Si inaugura domenica 7 aprile la mostra di Francesco Giannuzzi “KIKKO” . L’appuntamento è alle ore 18.00 alla sala della Gran Guardia a Portoferraio.
Una prima assoluta del giovane artista che vive e lavora all’Elba e che fino ad oggi ha sempre esitato a mostrarsi perché le sue opere sono espressione delle sue piu intime sensazioni e lasciano trapelare attraverso l’uso di colori vivaci e forme inaspettate i dubbi e le paure di un’intera generazione. Una generazione segnata dalla precarietà assoluta.

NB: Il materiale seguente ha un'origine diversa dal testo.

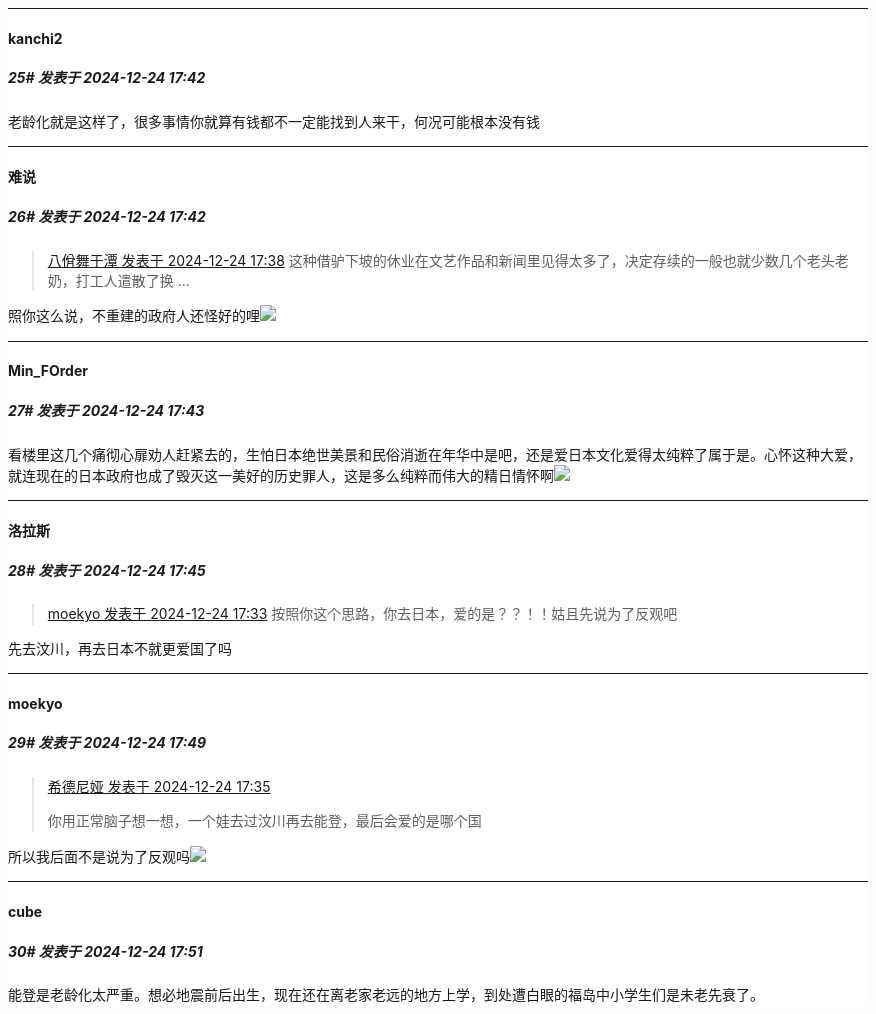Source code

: *****

####  kanchi2  
##### 25#       发表于 2024-12-24 17:42

老龄化就是这样了，很多事情你就算有钱都不一定能找到人来干，何况可能根本没有钱

*****

####  难说  
##### 26#       发表于 2024-12-24 17:42

<blockquote><a href="httphttps://bbs.saraba1st.com/2b/forum.php?mod=redirect&amp;goto=findpost&amp;pid=67006811&amp;ptid=2219239" target="_blank">八佾舞于潭 发表于 2024-12-24 17:38</a>
这种借驴下坡的休业在文艺作品和新闻里见得太多了，决定存续的一般也就少数几个老头老奶，打工人遣散了换 ...</blockquote>
照你这么说，不重建的政府人还怪好的哩<img src="https://static.saraba1st.com/image/smiley/face2017/067.png" referrerpolicy="no-referrer">

*****

####  Min_FOrder  
##### 27#       发表于 2024-12-24 17:43

看楼里这几个痛彻心扉劝人赶紧去的，生怕日本绝世美景和民俗消逝在年华中是吧，还是爱日本文化爱得太纯粹了属于是。心怀这种大爱，就连现在的日本政府也成了毁灭这一美好的历史罪人，这是多么纯粹而伟大的精日情怀啊<img src="https://static.saraba1st.com/image/smiley/face2017/045.png" referrerpolicy="no-referrer">

*****

####  洛拉斯  
##### 28#       发表于 2024-12-24 17:45

<blockquote><a href="httphttps://bbs.saraba1st.com/2b/forum.php?mod=redirect&amp;goto=findpost&amp;pid=67006771&amp;ptid=2219239" target="_blank">moekyo 发表于 2024-12-24 17:33</a>
按照你这个思路，你去日本，爱的是？？！！姑且先说为了反观吧</blockquote>
先去汶川，再去日本不就更爱国了吗

*****

####  moekyo  
##### 29#       发表于 2024-12-24 17:49

<blockquote><a href="httphttps://bbs.saraba1st.com/2b/forum.php?mod=redirect&amp;goto=findpost&amp;pid=67006786&amp;ptid=2219239" target="_blank">希德尼娅 发表于 2024-12-24 17:35</a>

你用正常脑子想一想，一个娃去过汶川再去能登，最后会爱的是哪个国</blockquote>
所以我后面不是说为了反观吗<img src="https://static.saraba1st.com/image/smiley/face2017/037.png" referrerpolicy="no-referrer">

*****

####  cube  
##### 30#       发表于 2024-12-24 17:51

能登是老龄化太严重。想必地震前后出生，现在还在离老家老远的地方上学，到处遭白眼的福岛中小学生们是未老先衰了。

Articolo sulla mostra dalla giornalista Terry Marocco, Panorama:
L’arte ha sempre oscillato tra normalità e follia. Borderline, confine sottile, impalpabile, terra di frontiera che lambisce i capolavori dei grandi. Così lo sguardo cerchiato di verde e gli occhi persi degli autoritratti di Vincent van Gogh o gli incubi notturni popolati di mostri, pipistrelli e creature evanescenti di Francisco Goya. Borderline, il genio bruciato troppo in fretta di Jean Michel Basquiat e il genio sublime di Francis Bacon, con i suoi papi urlanti, dalle bocche spalancate, fameliche, annegate nel colore. Bacon scriveva: «Ho sempre sognato di dipingere il sorriso, ma non ci sono mai riuscito». Le sue figure deformate provano angoscia e solitudine, corpi spezzati, irriconoscibili. Per andare a fondo del dolore c’è bisogno di astrazione. E così il tornare a un’arte che ricorda i disegni infantili è un viaggio all’indietro al proprio inizio, alle radici della sofferenza.

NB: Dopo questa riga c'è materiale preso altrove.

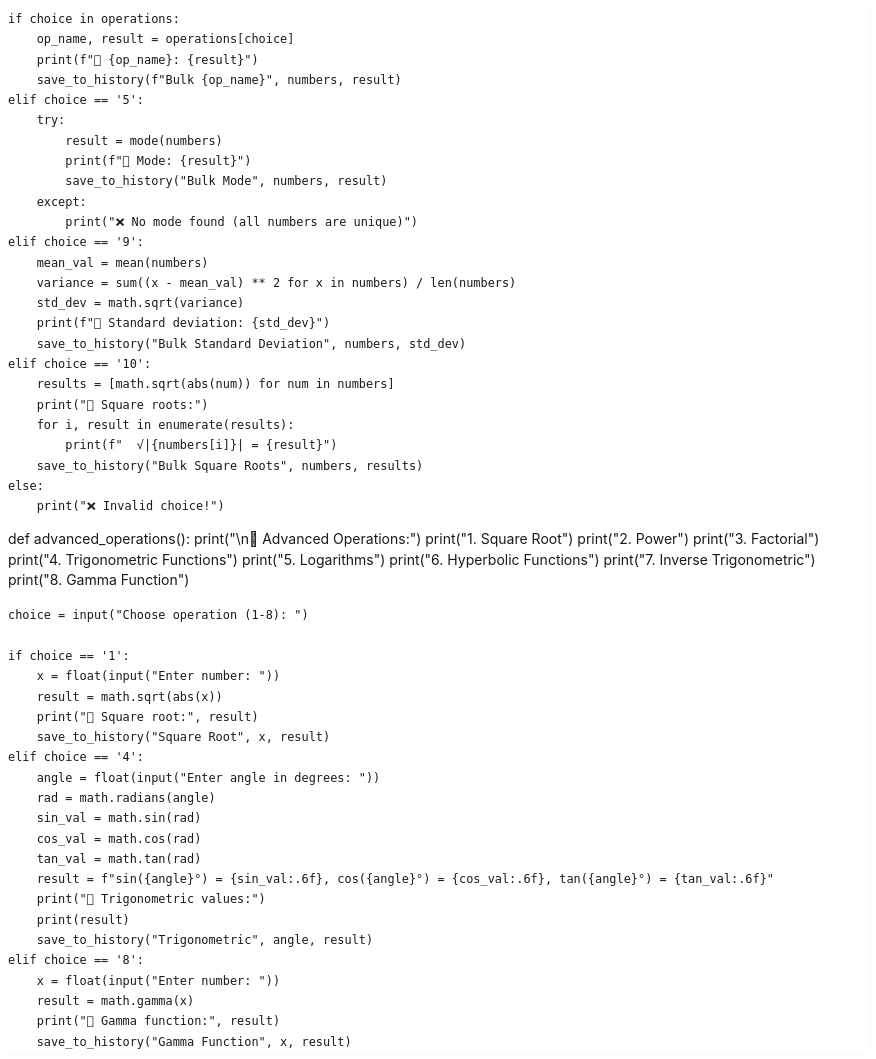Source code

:     if choice in operations:
        op_name, result = operations[choice]
        print(f"🎯 {op_name}: {result}")
        save_to_history(f"Bulk {op_name}", numbers, result)
    elif choice == '5':
        try:
            result = mode(numbers)
            print(f"🎯 Mode: {result}")
            save_to_history("Bulk Mode", numbers, result)
        except:
            print("❌ No mode found (all numbers are unique)")
    elif choice == '9':
        mean_val = mean(numbers)
        variance = sum((x - mean_val) ** 2 for x in numbers) / len(numbers)
        std_dev = math.sqrt(variance)
        print(f"🎯 Standard deviation: {std_dev}")
        save_to_history("Bulk Standard Deviation", numbers, std_dev)
    elif choice == '10':
        results = [math.sqrt(abs(num)) for num in numbers]
        print("🎯 Square roots:")
        for i, result in enumerate(results):
            print(f"  √|{numbers[i]}| = {result}")
        save_to_history("Bulk Square Roots", numbers, results)
    else:
        print("❌ Invalid choice!")

def advanced_operations():
    print("\n🔬 Advanced Operations:")
    print("1. Square Root")
    print("2. Power")
    print("3. Factorial")
    print("4. Trigonometric Functions")
    print("5. Logarithms")
    print("6. Hyperbolic Functions")
    print("7. Inverse Trigonometric")
    print("8. Gamma Function")
    
    choice = input("Choose operation (1-8): ")

    if choice == '1':
        x = float(input("Enter number: "))
        result = math.sqrt(abs(x))
        print("🎯 Square root:", result)
        save_to_history("Square Root", x, result)
    elif choice == '4':
        angle = float(input("Enter angle in degrees: "))
        rad = math.radians(angle)
        sin_val = math.sin(rad)
        cos_val = math.cos(rad)
        tan_val = math.tan(rad)
        result = f"sin({angle}°) = {sin_val:.6f}, cos({angle}°) = {cos_val:.6f}, tan({angle}°) = {tan_val:.6f}"
        print("🎯 Trigonometric values:")
        print(result)
        save_to_history("Trigonometric", angle, result)
    elif choice == '8':
        x = float(input("Enter number: "))
        result = math.gamma(x)
        print("🎯 Gamma function:", result)
        save_to_history("Gamma Function", x, result)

Nei lavori di Kikko Giannuzzi questo percorso diventa evidente, e nel suo tratto sottile, elegante c’è un ritorno a un disegno infantile, che ricorda gli incubi dei bambini.

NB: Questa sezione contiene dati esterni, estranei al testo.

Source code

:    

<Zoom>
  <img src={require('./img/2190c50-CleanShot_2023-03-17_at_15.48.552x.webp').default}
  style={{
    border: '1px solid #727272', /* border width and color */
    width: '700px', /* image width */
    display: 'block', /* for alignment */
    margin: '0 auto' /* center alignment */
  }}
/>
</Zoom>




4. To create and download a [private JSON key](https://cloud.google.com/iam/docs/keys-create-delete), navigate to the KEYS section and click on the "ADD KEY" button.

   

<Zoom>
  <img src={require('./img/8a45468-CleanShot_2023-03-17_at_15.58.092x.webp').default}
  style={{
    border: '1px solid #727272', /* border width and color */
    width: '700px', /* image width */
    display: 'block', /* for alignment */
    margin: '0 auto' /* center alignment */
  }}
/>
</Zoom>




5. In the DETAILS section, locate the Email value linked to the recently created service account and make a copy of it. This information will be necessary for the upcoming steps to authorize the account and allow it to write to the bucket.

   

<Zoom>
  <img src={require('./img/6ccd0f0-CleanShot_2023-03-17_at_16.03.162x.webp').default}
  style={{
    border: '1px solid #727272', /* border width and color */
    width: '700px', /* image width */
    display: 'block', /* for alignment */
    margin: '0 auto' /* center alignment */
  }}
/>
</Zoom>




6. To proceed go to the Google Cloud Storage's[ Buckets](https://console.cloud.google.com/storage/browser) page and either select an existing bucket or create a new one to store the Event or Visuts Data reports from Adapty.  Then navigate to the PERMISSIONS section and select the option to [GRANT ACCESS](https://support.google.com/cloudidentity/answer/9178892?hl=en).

Si sente la lezione dei grandi, reinterpretata con una semplicità che diventa inquietudine. Oscilla tra un’ansia sottile e la rappresentazione di una normalità per nulla rassicurante: come la casa annegata in un cielo blu China. Blu è anche il diavolo, rappresentato come un oscuro uccello o forse come uno dei Gormiti. Blu è l’abito di “Papa Razzinger”, quasi impiccato nelle sue vesti imponenti. Il colore blu diventa filo conduttore della mostra, blu ancora è l’autostrada del sole e nel blu si spegne il fuoco.
Il poetico “Io e te” raffigura un dialogo tra figure che non si toccano, ma sono molto vicine, e quasi sorridenti.
Una figura rossa in “Senza Titolo” appare come una creatura marina, ma di un mare affatto tranquillo.
Giannuzzi non cerca di rassicurarci, nei suoi disegni traccia i nostri sogni inquieti, le paure che galleggiano dentro l’anima. E che spesso restano lì, stagnanti, come le angosce e i piccoli uomini neri disegnati da Carlo Zinelli, campione dell’Art Brut, l’arte grezza, l’arte nata nei manicomi.
Jean Dubuffet è il primo nel 1948 a dare dignità a questi artisti dimenticati, oggi valutati come uno degli esempi più alti e interessanti, che maggiormente hanno influenzato gran parte dell’arte ufficiale, da Paul Klee a Max Ernst.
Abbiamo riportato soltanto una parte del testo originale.